Around 25 people were arrested, among them male and female amateur models, as they emerged from a popular Khartoum club after the fashion show, they said. There was no immediate explanation from police as to why they were arrested.
All were released during the day on Friday, but many were told to appear later before the state prosecutor amid speculation that they could be charged with "indecency," some of those who were detained said.
"I spent the night in jail but it is not clear why they arrested us," Sudan-born male model Rashad el-Nimeiry, who holds US nationality, told AFP.
"We were decently dressed. There were wedding clothes," he said, pointing to bruises on his neck as he left prison wearing a torn shirt.
One young model, among those asked to appear before the prosecution on Sunday, told AFP after his release that he was insulted by prison guards.
"In prison, the guards called me 'you gay b(expletive)'," said the man who asked that his name not be published. "In our culture this is a really bad word. It is humiliating.
"I don't know what will happen on Sunday.
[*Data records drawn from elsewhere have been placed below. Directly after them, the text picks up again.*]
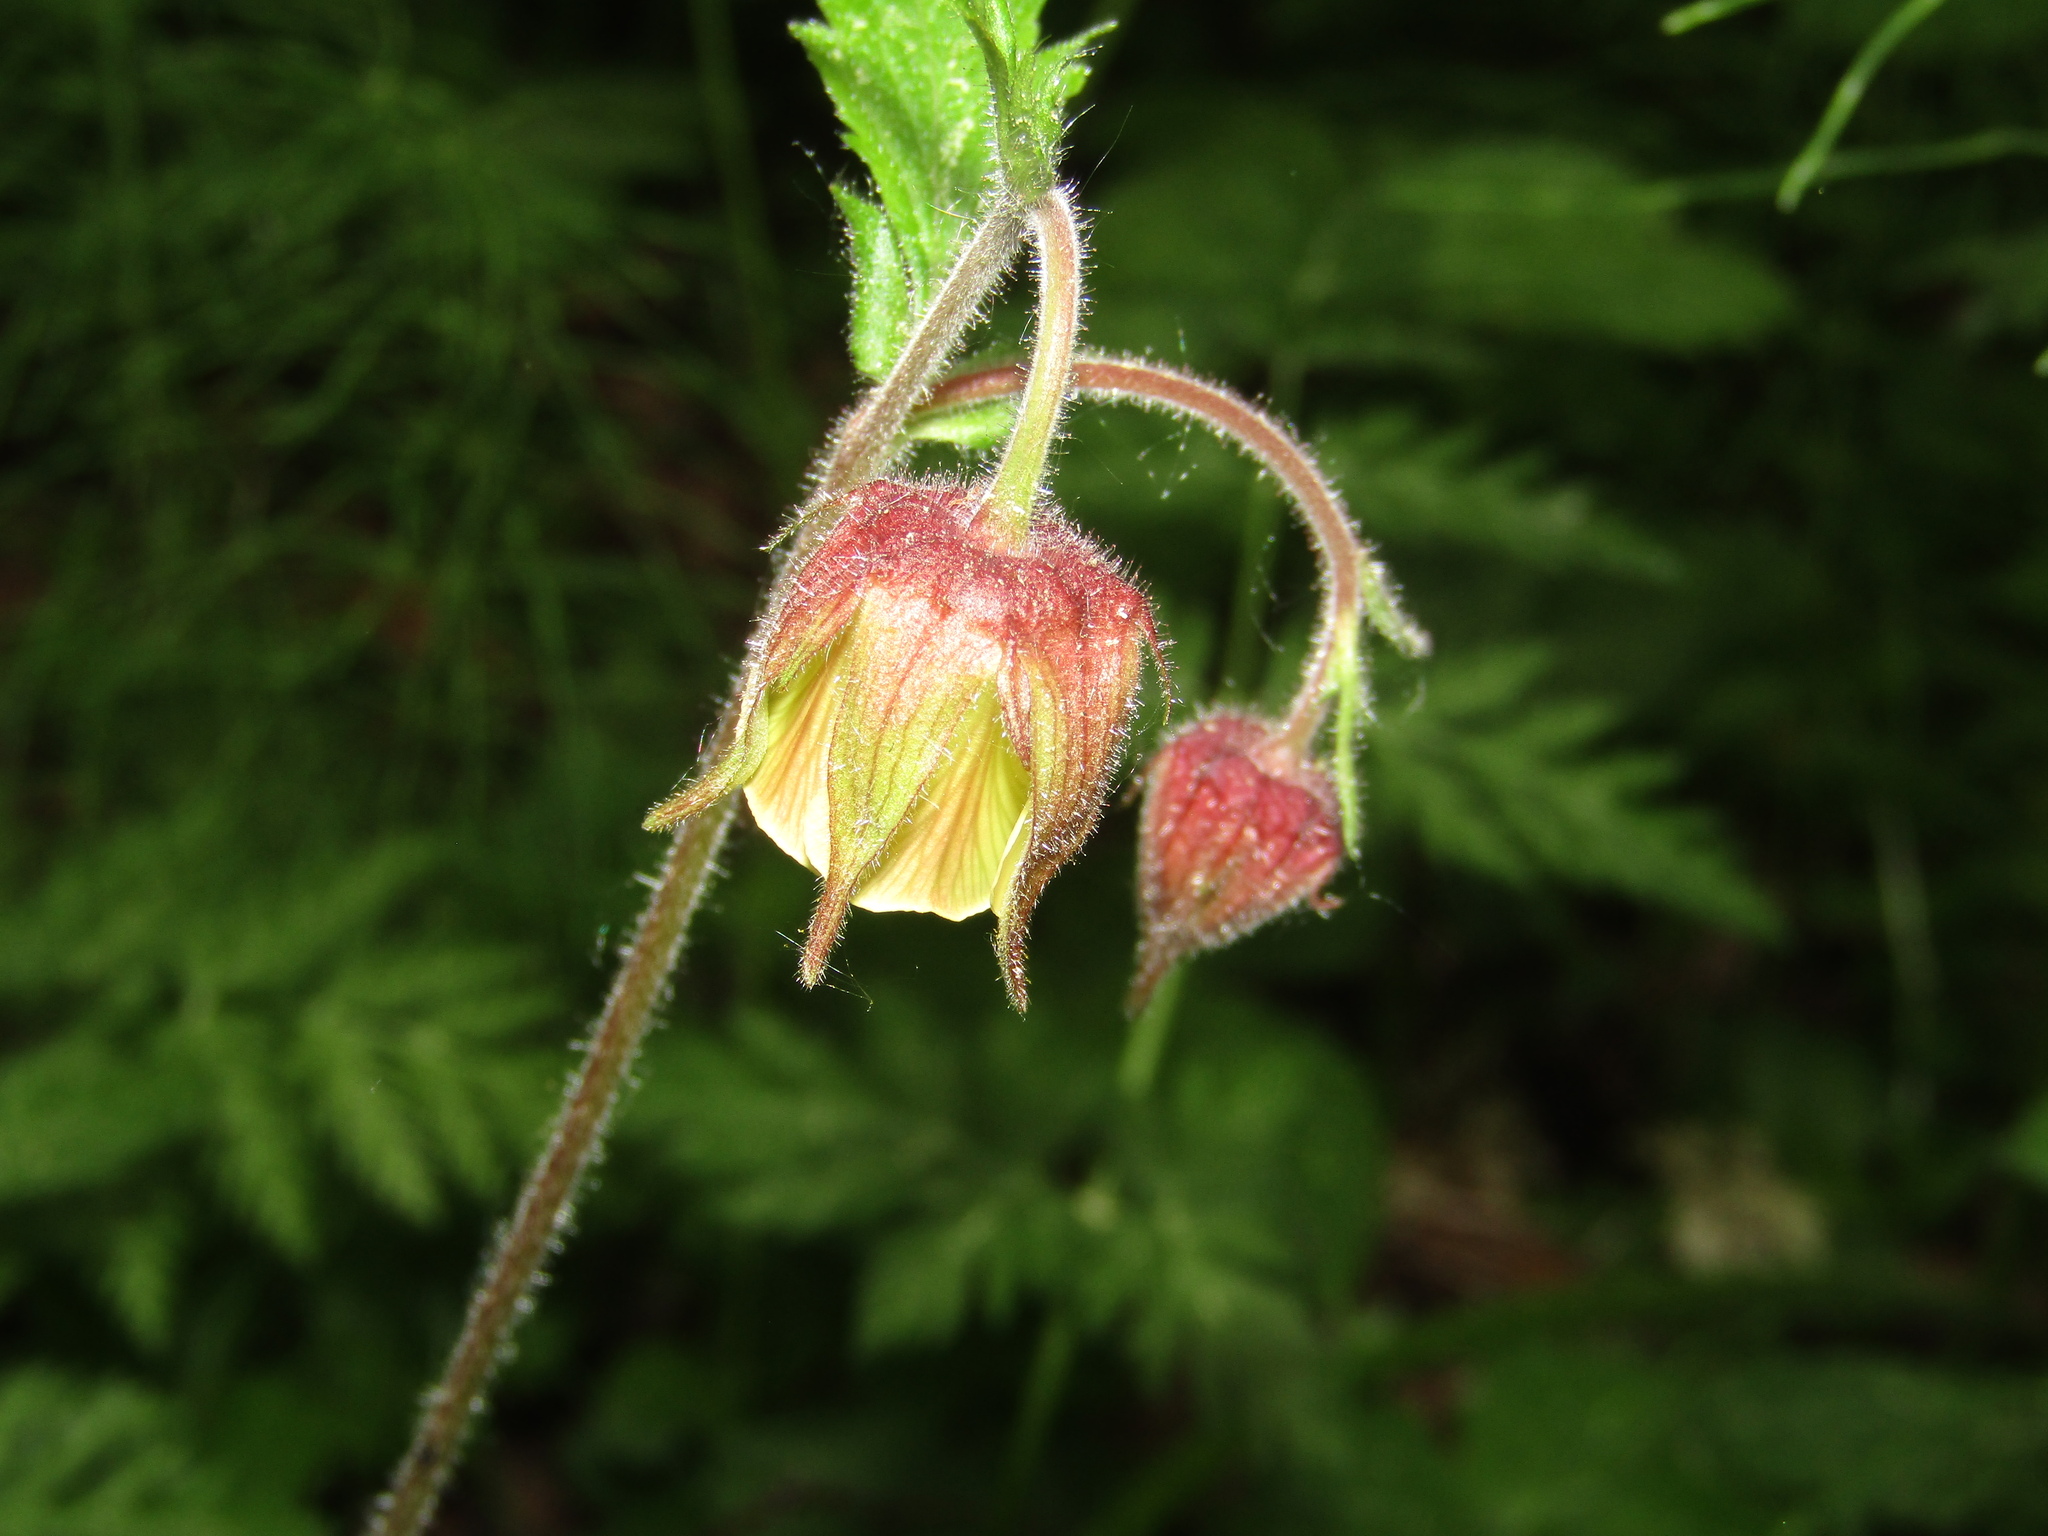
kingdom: Plantae
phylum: Tracheophyta
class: Magnoliopsida
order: Rosales
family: Rosaceae
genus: Geum
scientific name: Geum rivale
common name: Water avens
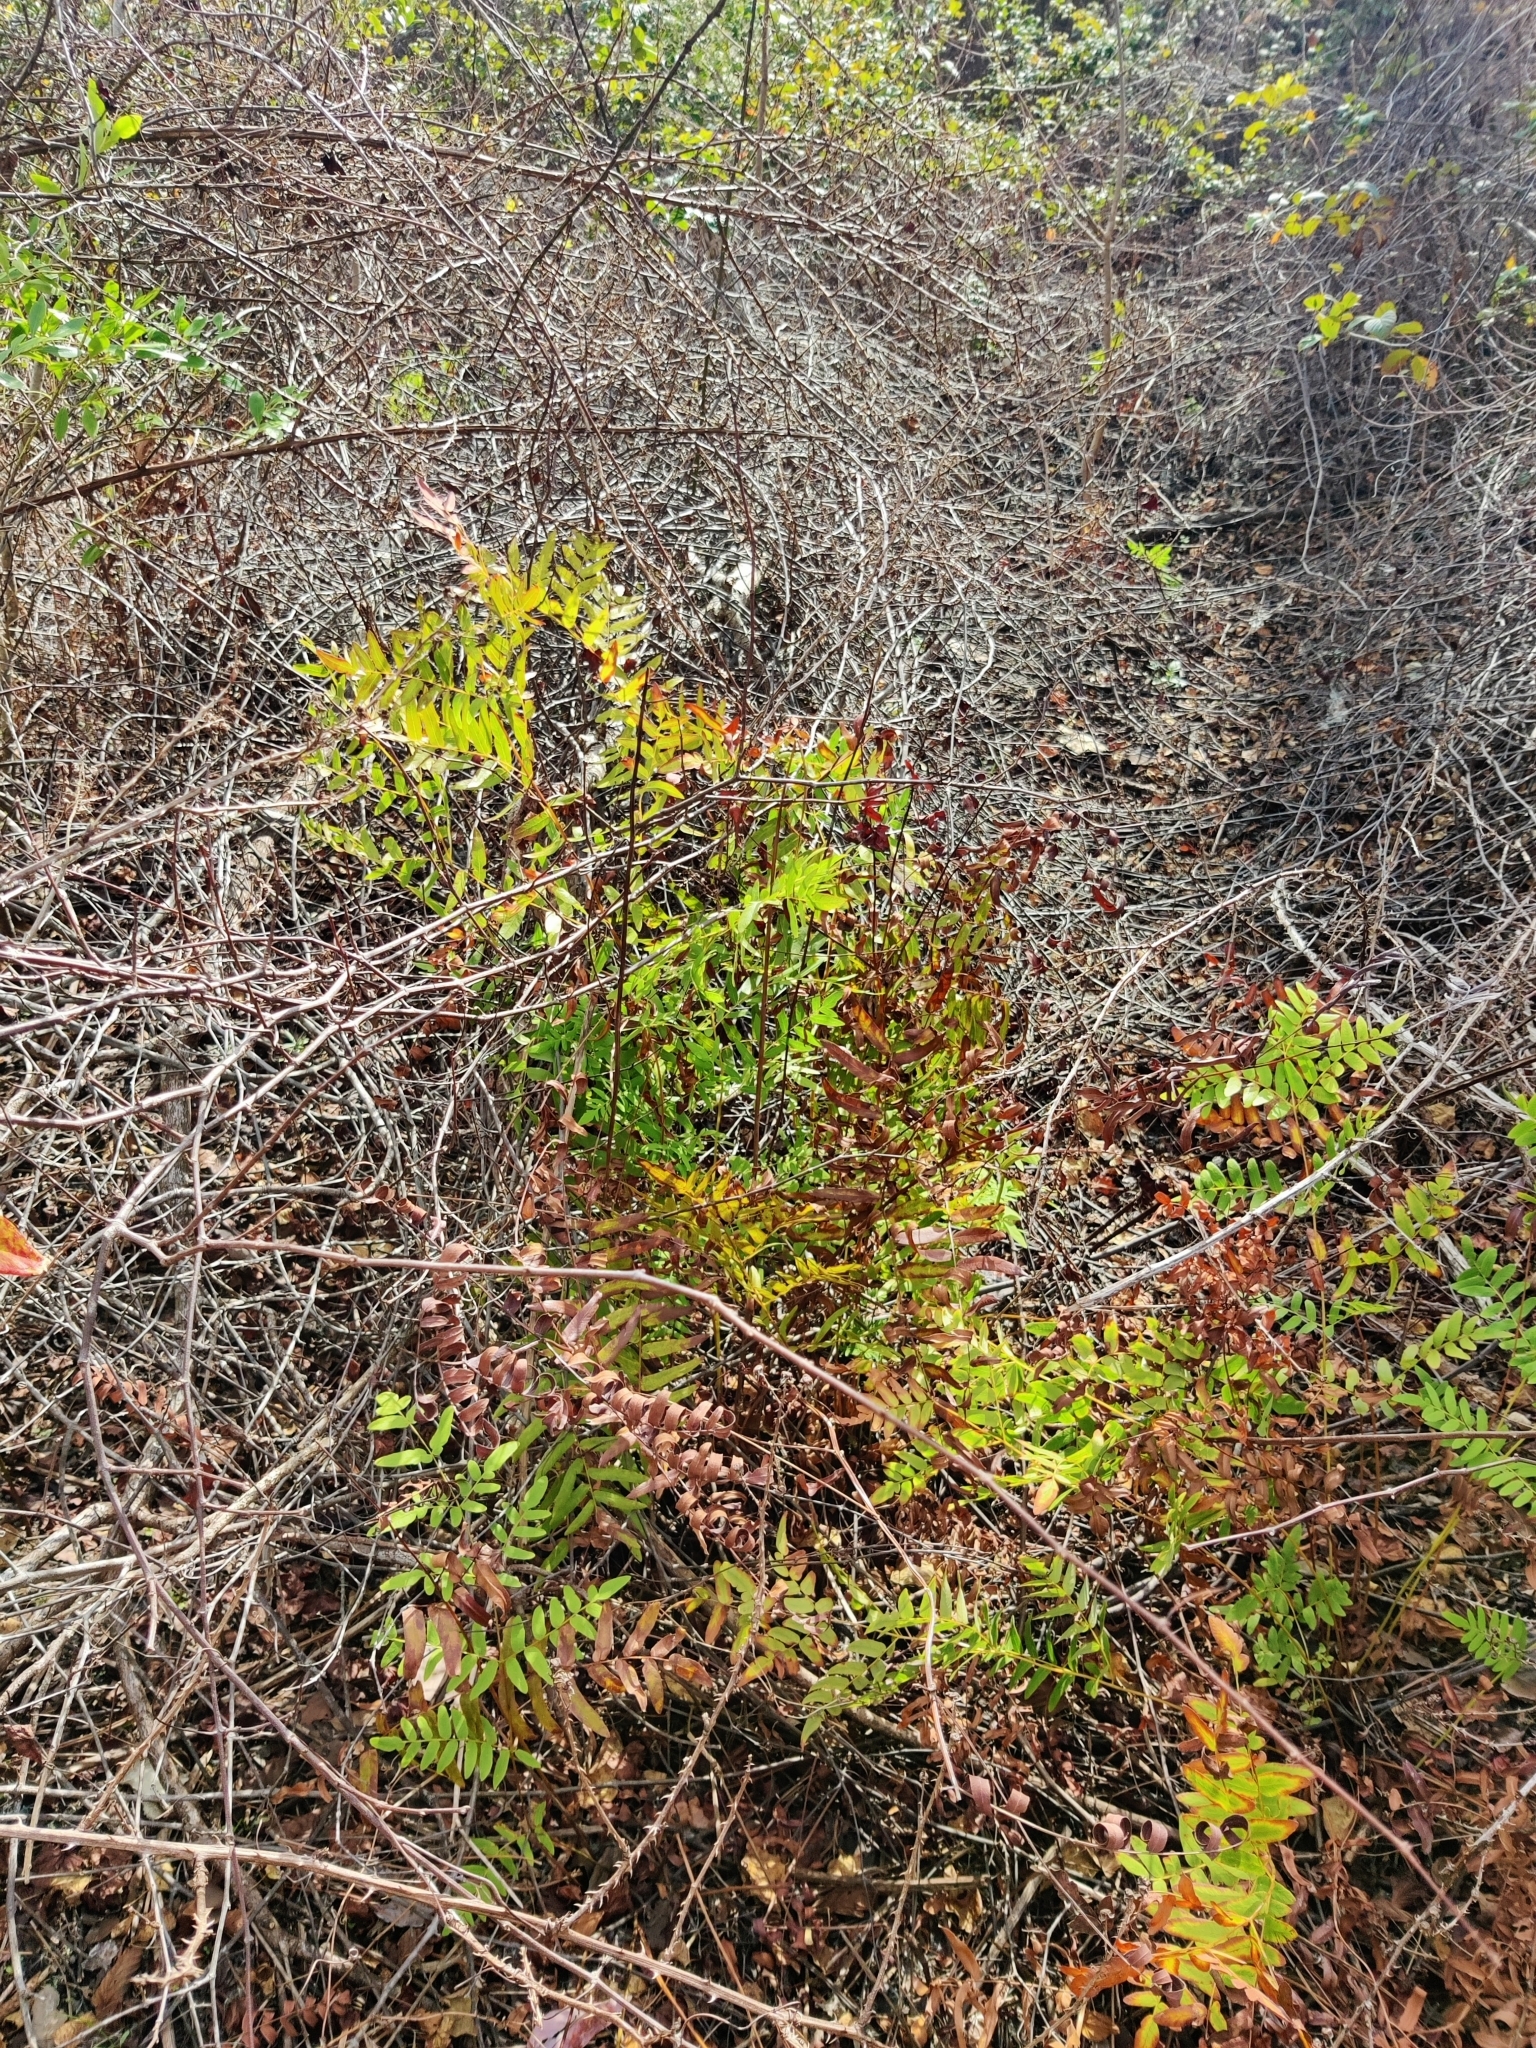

This (fashion show) is a new thing in Sudan and they don't know what to do with us," he added.
The brother of one of those held told AFP that there was no single explanation as to why the arrests took place.
"Some people were arrested because they did not have a permit to organise a party, others because they partied beyond 11:00 pm and others were detained for apparently drinking alcohol," he said, asking not to be identified.
The consumption of alcohol is absolutely forbidden in Khartoum, and President Omar al-Beshir warned in March that making, selling or consuming alcohol will be punishable by the lash under Islamic law or sharia.
Fashion shows are not a novelty in Khartoum, but Thursday's event was the first to feature male and female models parading under the same roof in the capital.
Journalist Lubna Ahmed Hussein drew international attention to the application of sharia in Sudan following her arrest last July, along with 12 other women, for wearing "indecent trousers."
Hussein, a women's rights campaigner who also worked for the United Nations, was jailed briefly last year for refusing to pay a fine and later travelled to France to promote a book about her ordeal.
Sudanese law stipulates a maximum of 40 lashes for wearing clothing deemed to be indecent.
During Thursday's fashion show, male models showed Western outfits, parading with their shirts unbuttoned, while their female counterparts wore classical party clothes, an AFP journalist said.
The show was staged in a popular Khartoum club in front of families and friends of the models.
A Sudanese female designer presented wedding dresses as well as her version of the "tob" -- a colourful long piece of material which north Sudan women wear draped around their bodies from head to toe.
Islamic law is not implemented in south Sudan, which is home to mainly Christians and animists.